Written and directed by Josh Parkhill, following the intimate and personal moments of French chef Blaise Durrant (Quentin Bruno) as he becomes an Egg Auteur and the evolution of Durrant’s culinary legacy, one thing becomes apparent—the only thing actually holding him back is a regional breakfast chain. Also starring: Frederic Fils-Aime, Michelle Narkiss, Amber Crawford and Timmy Walczak.
The parody of this film kicks off in fine form, it befits such a classically simple yet satisfying sense of humour, finding the silly in the over-serious. In a world where people do get obsessed over the smallest things, making the perfect egg is probably a more reasonable one but hearing Blaise (Bruno) talk about it in almost an existential manner is hugely enjoyable and funny. The writing as a whole is extremely well done, the timing is right where it should be and it does feel like it incorporates a genuine story progression to it, it’s not just one joke after another, it does follow a journey, even if a brief one. There’s also an unexpectedly sincere quality to it as it arrives in its final moments, it brings a sense of hope through Blaise’s attempt to find a use for his expertise and be appreciated for it; it’s a very strange combination of parody and sincerity but it works.

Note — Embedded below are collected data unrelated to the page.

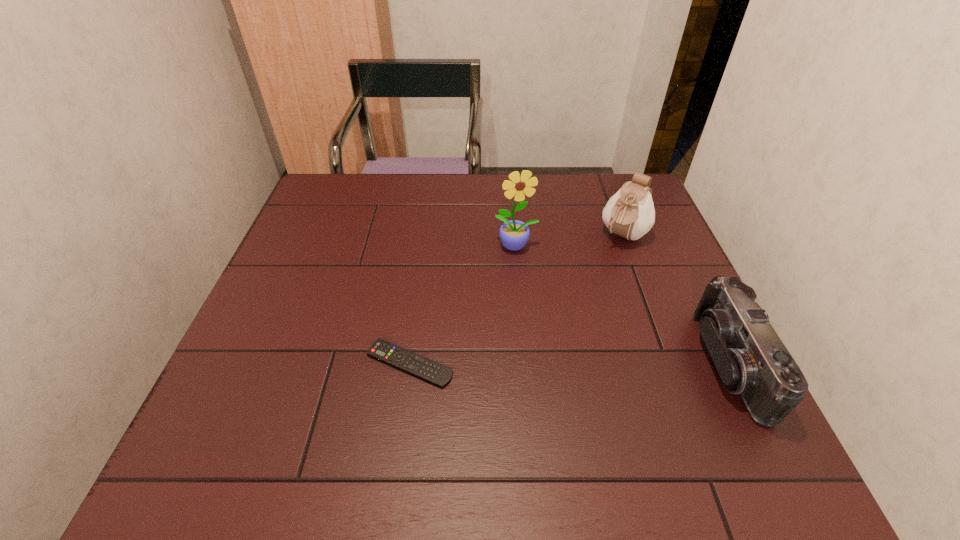
Where is `blank space located 0.350m on the front-facing side of the rightmost object`? Image resolution: width=960 pixels, height=540 pixels. blank space located 0.350m on the front-facing side of the rightmost object is located at coordinates (537, 363).

You are a GUI agent. You are given a task and a screenshot of the screen. Output one action in this format:
    pyautogui.click(x=<x>, y=<y>)
    Task: Click on the blank space located on the front-facing side of the rightmost object
    The width and height of the screenshot is (960, 540).
    Given the screenshot: What is the action you would take?
    pyautogui.click(x=613, y=363)

Locate an element on the screen. The image size is (960, 540). vacant space situated 0.290m on the front-facing side of the third shortest object is located at coordinates (564, 316).

Locate an element on the screen. vacant space located on the front-facing side of the third shortest object is located at coordinates (559, 324).

The height and width of the screenshot is (540, 960). In order to click on vacant space located 0.120m on the front-facing side of the third shortest object in this screenshot , I will do `click(595, 274)`.

The width and height of the screenshot is (960, 540). What are the coordinates of `vacant space situated 0.120m on the front-facing side of the sunflower` in the screenshot? It's located at (530, 288).

The height and width of the screenshot is (540, 960). In order to click on vacant region located on the front-facing side of the sunflower in this screenshot , I will do `click(546, 342)`.

Where is `free location located 0.060m on the front-facing side of the sunflower`? The width and height of the screenshot is (960, 540). free location located 0.060m on the front-facing side of the sunflower is located at coordinates (524, 271).

Identify the location of remote control located at the near edge. (439, 375).

Find the location of a particular element. camcorder at the near edge is located at coordinates (751, 359).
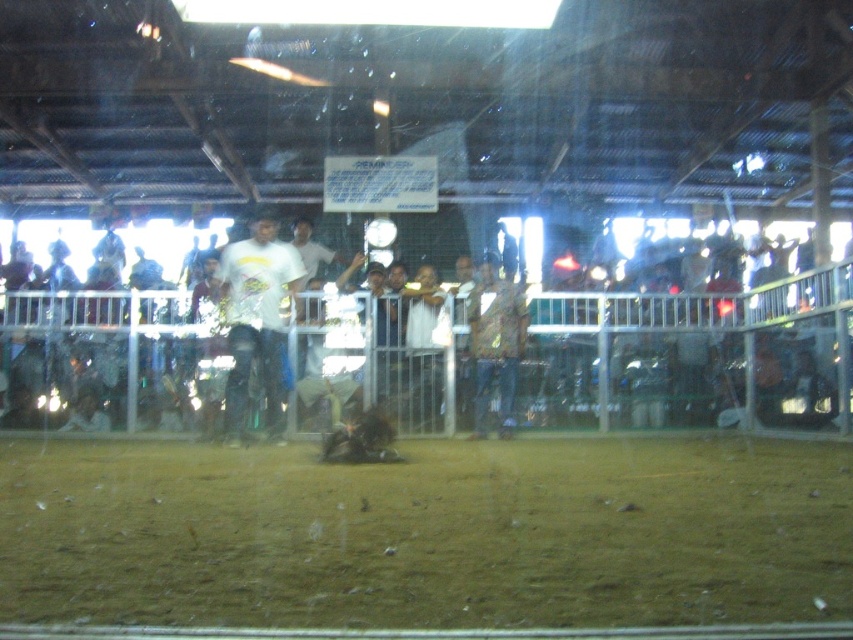
Who is shorter, brown dirt track at center or white matte t-shirt at center?

Standing shorter between the two is brown dirt track at center.

Between brown dirt track at center and white matte t-shirt at center, which one is positioned lower?

Positioned lower is brown dirt track at center.

Between point (181, 538) and point (260, 292), which one is positioned in front?

Point (181, 538)

You are a GUI agent. You are given a task and a screenshot of the screen. Output one action in this format:
    pyautogui.click(x=<x>, y=<y>)
    Task: Click on the brown dirt track at center
    Image resolution: width=853 pixels, height=640 pixels.
    Given the screenshot: What is the action you would take?
    pyautogui.click(x=427, y=532)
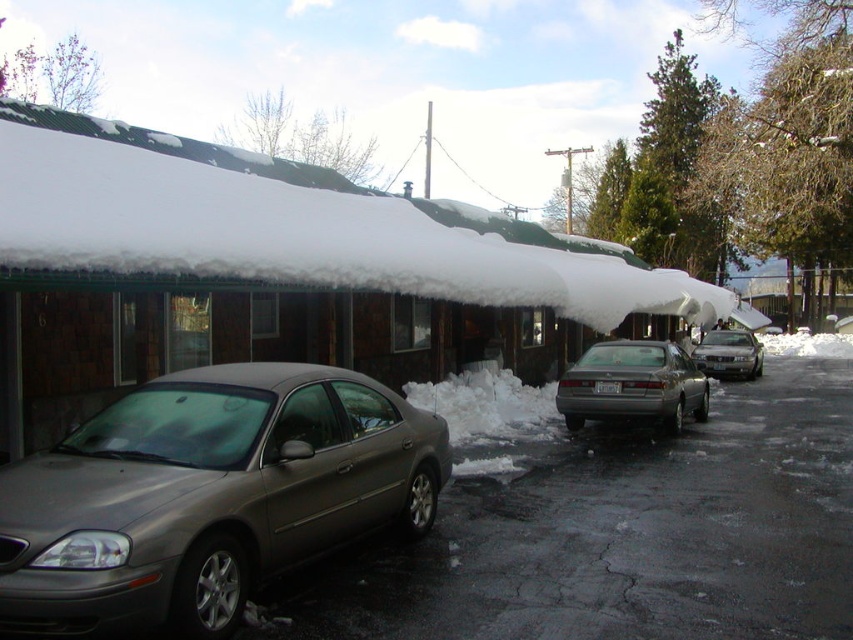
Question: Which point appears closest to the camera in this image?

Choices:
 (A) (x=370, y=240)
 (B) (x=747, y=358)

Answer: (A)

Question: Is satin metallic sedan at center smaller than matte gray sedan at center?

Choices:
 (A) no
 (B) yes

Answer: (A)

Question: From the image, what is the correct spatial relationship of satin metallic sedan at center in relation to white fluffy snow at upper left?

Choices:
 (A) right
 (B) left

Answer: (B)

Question: Which point is farther to the camera?

Choices:
 (A) silver metallic sedan at right
 (B) white fluffy snow at upper left

Answer: (A)

Question: Does white fluffy snow at upper left have a smaller size compared to matte gray sedan at center?

Choices:
 (A) yes
 (B) no

Answer: (B)

Question: Which object appears farthest from the camera in this image?

Choices:
 (A) satin metallic sedan at center
 (B) white fluffy snow at upper left

Answer: (B)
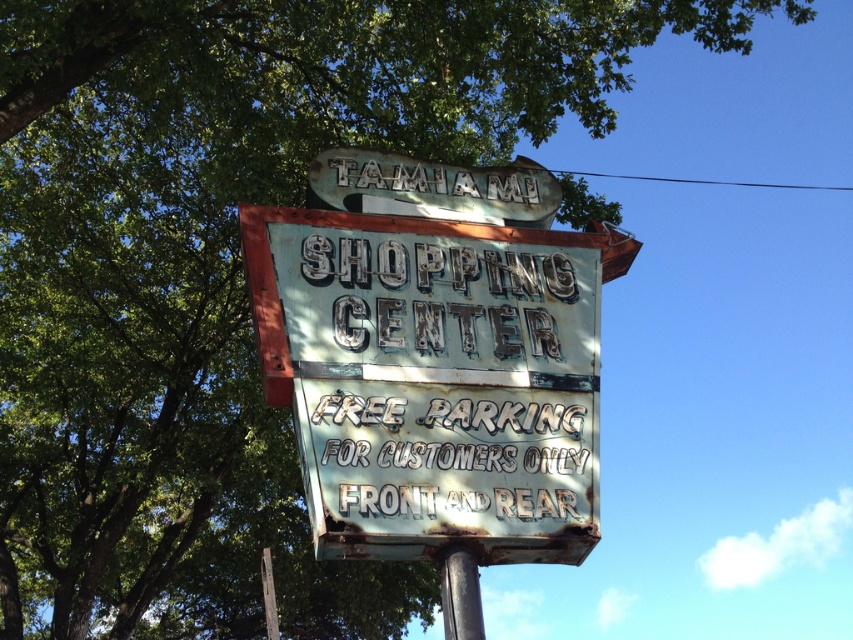
Question: Does rusty metal sign at center have a greater width compared to rusty metal pole at lower center?

Choices:
 (A) no
 (B) yes

Answer: (B)

Question: Which point is closer to the camera?

Choices:
 (A) rusty metal sign at center
 (B) rusty metal pole at lower center

Answer: (A)

Question: Does rusty metal sign at center have a smaller size compared to rusty metal pole at lower center?

Choices:
 (A) yes
 (B) no

Answer: (B)

Question: Which point appears farthest from the camera in this image?

Choices:
 (A) (469, 580)
 (B) (322, 547)

Answer: (A)

Question: Observing the image, what is the correct spatial positioning of rusty metal sign at center in reference to rusty metal pole at lower center?

Choices:
 (A) below
 (B) above

Answer: (B)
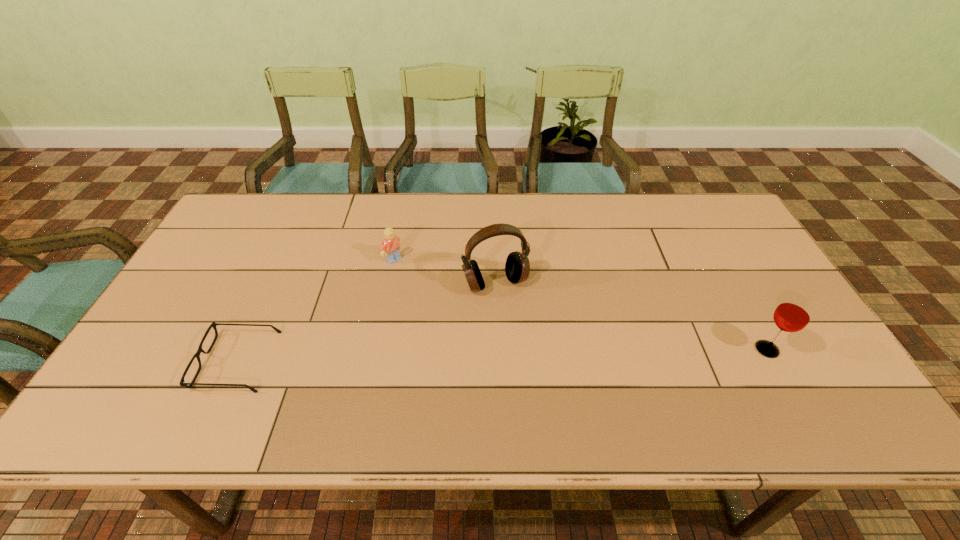
I want to click on the leftmost object, so click(x=182, y=383).

Locate an element on the screen. This screenshot has height=540, width=960. spectacles is located at coordinates (182, 383).

Identify the location of the rightmost object. The height and width of the screenshot is (540, 960). (793, 314).

I want to click on headset, so click(x=517, y=267).

Locate an element on the screen. the second farthest object is located at coordinates (517, 267).

Where is `the second shortest object`? This screenshot has width=960, height=540. the second shortest object is located at coordinates (390, 247).

The width and height of the screenshot is (960, 540). Identify the location of the third object from right to left. (390, 247).

At what (x,y) coordinates should I click in order to perform the action: click on vacant area situated on the front-facing side of the shortest object. Please return your answer as a coordinate pair (x, y). Looking at the image, I should click on (146, 361).

The image size is (960, 540). I want to click on free spot located on the front-facing side of the shortest object, so click(171, 361).

The width and height of the screenshot is (960, 540). I want to click on free spot located on the front-facing side of the shortest object, so click(179, 361).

Bruno does a brilliant job as Blaise, it’s genuinely impressive how he manages to keep a straight face in spite of how ridiculous he sounds but it’s satisfying to watch how much seriousness he imparts in the role, not just with the dialogue but his mannerisms and body language. Fils-Aime is great support, his role is fairly simple but he adds a good presence for Bruno to play off of. Similarly with Narkiss, she helps push forward the story and bring in a more rational presence to offset Blaise’s obsession.
The direction really fits well into a mockumentary style, almost like What We Do in the Shadows or Best in Show, delving into the life of this character and getting up close and personal in his moments of triumph and tantrum. It also has a dash of reality TV to its style, in a positive way, with its mix of to camera and candid style content which successfully gets you to like this unorthodox and odd little character. You eventually can’t help but to respect his dedication, despite that it’s a parody, which is quite impressive.
Egg on Your Face is funny, silly, well shot and edited, and an impressive first outing from Parkhill. The parody is out in full force right from the start and the writing creates brilliant timing, which is performed perfectly by Quentin Bruno in the lead role. The most surprising thing about it is that when it rounds its final corner, its resolution is both funny and yet hopeful, the score gives it an added sincerity that’s an unusual addition for this type of short film but unexpectedly works very well. It’s simply a well-made film all round and it will be very interesting to see where Parkhill goes from here.